“Flash of unstyled base class”
This week I ran into an interesting bug in the unit tests for some multithreaded code. The setup for the test involved a “process status daemon” that (in production) polled some global state once per second, and also provided some auxiliary functions that we wanted to test. The “once per second” code came from an old and widely-used internal helper library. In this retelling, I’ve taken the liberty of updating it for C++20:
class OncePerSecond {
std::thread t_;
std::binary_semaphore sem_{0};
bool stopped_ = false;
virtual void do_action() { }
public:
explicit OncePerSecond() {
t_ = std::thread([this]() {
do {
do_action();
} while (!sem_.try_acquire_for(std::chrono::seconds(1)));
});
}
void stop() {
if (!std::exchange(stopped_, true)) {
sem_.release();
t_.join();
}
}
virtual ~OncePerSecond() { stop(); }
};
To use this OncePerSecond
gadget, you derive from it and override
the do_action
method to do whatever-it-is that you want to do.
For example:
int *production_state;
class StatusDaemon : public OncePerSecond {
std::map<int, int> config_;
void do_action() override {
printf("The global state is %d\n", *production_state);
}
public:
int config_size() const { return config_.size(); }
};
Creating an instance of StatusDaemon
kicks off a background thread
that prints “The global state is…” every second.

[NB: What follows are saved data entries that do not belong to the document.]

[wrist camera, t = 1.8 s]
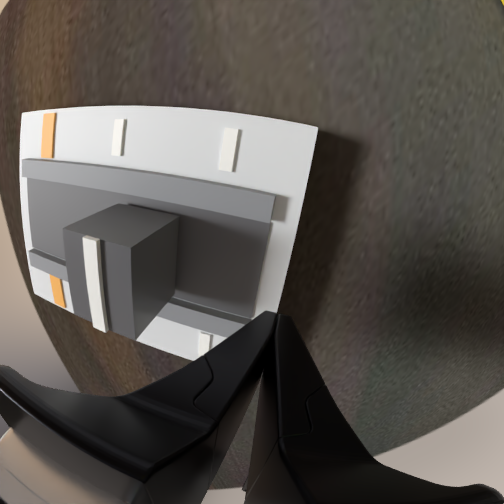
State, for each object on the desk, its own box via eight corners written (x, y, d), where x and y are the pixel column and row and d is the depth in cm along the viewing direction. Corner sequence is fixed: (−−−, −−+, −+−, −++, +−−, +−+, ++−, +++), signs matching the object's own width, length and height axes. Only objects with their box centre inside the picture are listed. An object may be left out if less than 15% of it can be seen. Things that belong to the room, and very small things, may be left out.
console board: (265, 354, 16) (257, 386, 14) (52, 281, 18) (29, 296, 16) (317, 129, 11) (318, 126, 9) (45, 111, 13) (16, 113, 11)
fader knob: (174, 293, 13) (132, 344, 9) (119, 276, 13) (71, 316, 10) (179, 216, 11) (127, 250, 8) (118, 203, 12) (58, 230, 8)
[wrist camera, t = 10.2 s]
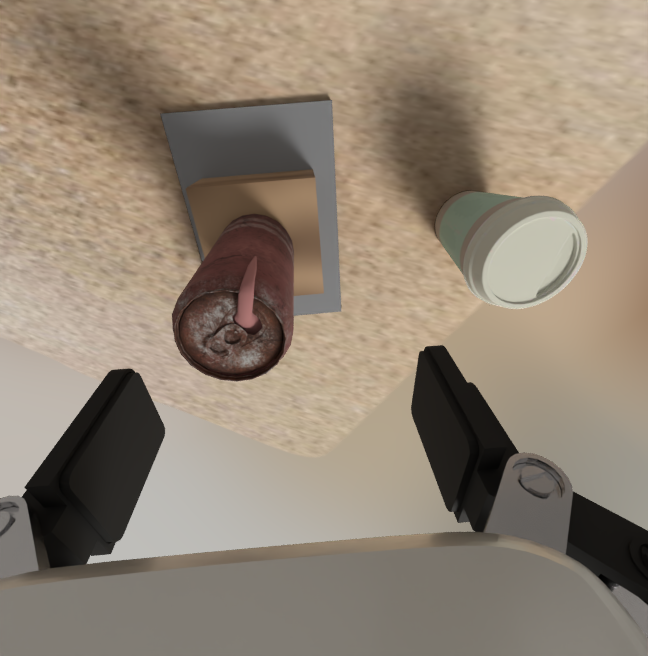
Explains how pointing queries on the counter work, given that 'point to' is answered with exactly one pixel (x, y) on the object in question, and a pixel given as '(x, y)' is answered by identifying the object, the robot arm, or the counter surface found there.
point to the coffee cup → (512, 245)
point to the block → (270, 200)
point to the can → (239, 302)
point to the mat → (265, 165)
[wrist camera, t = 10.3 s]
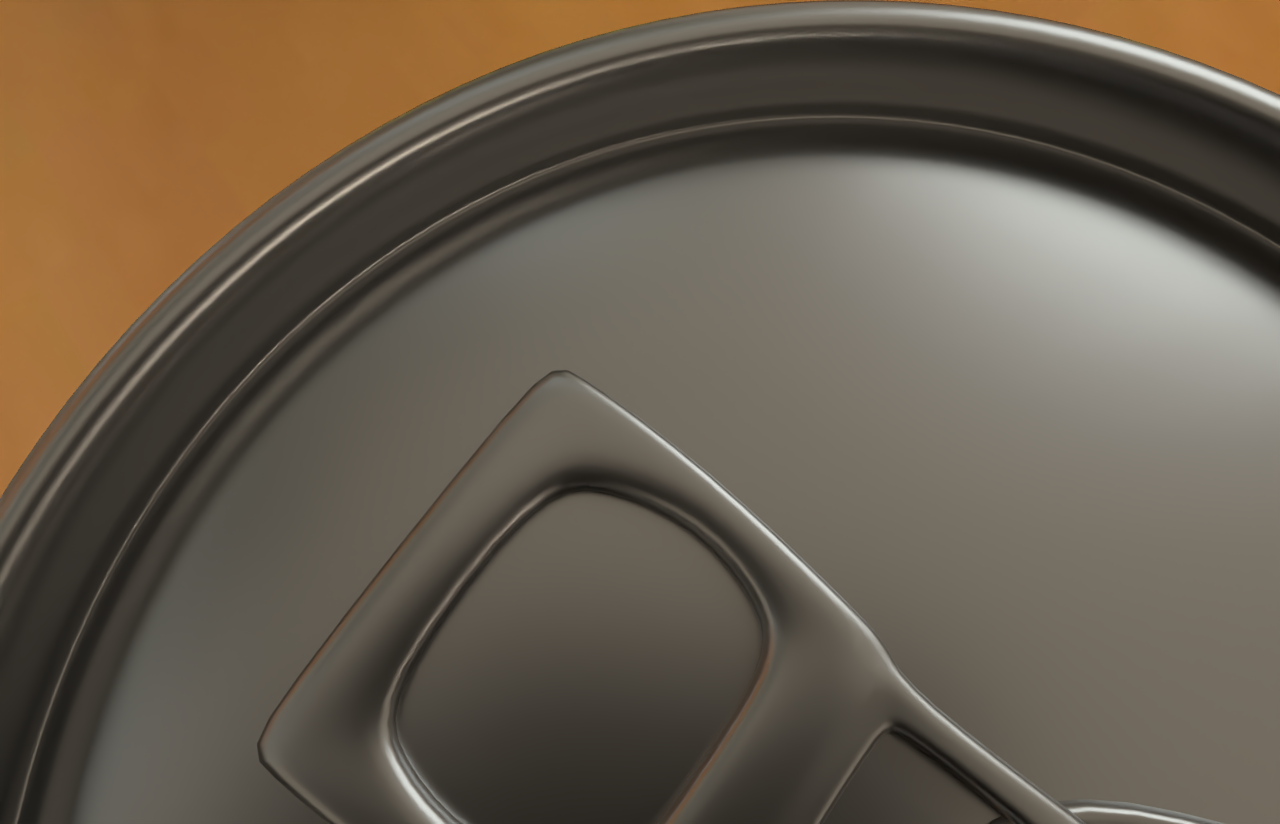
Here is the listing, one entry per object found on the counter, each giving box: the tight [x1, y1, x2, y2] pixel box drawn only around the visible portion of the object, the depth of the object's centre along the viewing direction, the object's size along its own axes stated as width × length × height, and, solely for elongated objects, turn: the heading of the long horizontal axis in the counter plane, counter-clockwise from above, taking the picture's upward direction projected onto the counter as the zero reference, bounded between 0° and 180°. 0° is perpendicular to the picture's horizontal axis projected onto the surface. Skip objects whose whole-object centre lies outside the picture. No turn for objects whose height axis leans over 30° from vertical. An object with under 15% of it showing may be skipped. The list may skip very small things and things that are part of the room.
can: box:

(In production, of course, you’d initialize production_state
to
point to something before you created your StatusDaemon
object.)
Destroying the StatusDaemon
object cleans up its thread.
The segfaulting unit test
Now, one of the GTest unit tests for this component was segfaulting. So I took a look at it:
class NeuteredStatusDaemon : public StatusDaemon {
void do_action() override { }
};
TEST(StatusDaemon, config_starts_empty) {
NeuteredStatusDaemon sd;
EXPECT_EQ(sd.config_size(), 0);
}
Maybe one in every 100 or 1000 times, this test segfaults! Do you see the problem?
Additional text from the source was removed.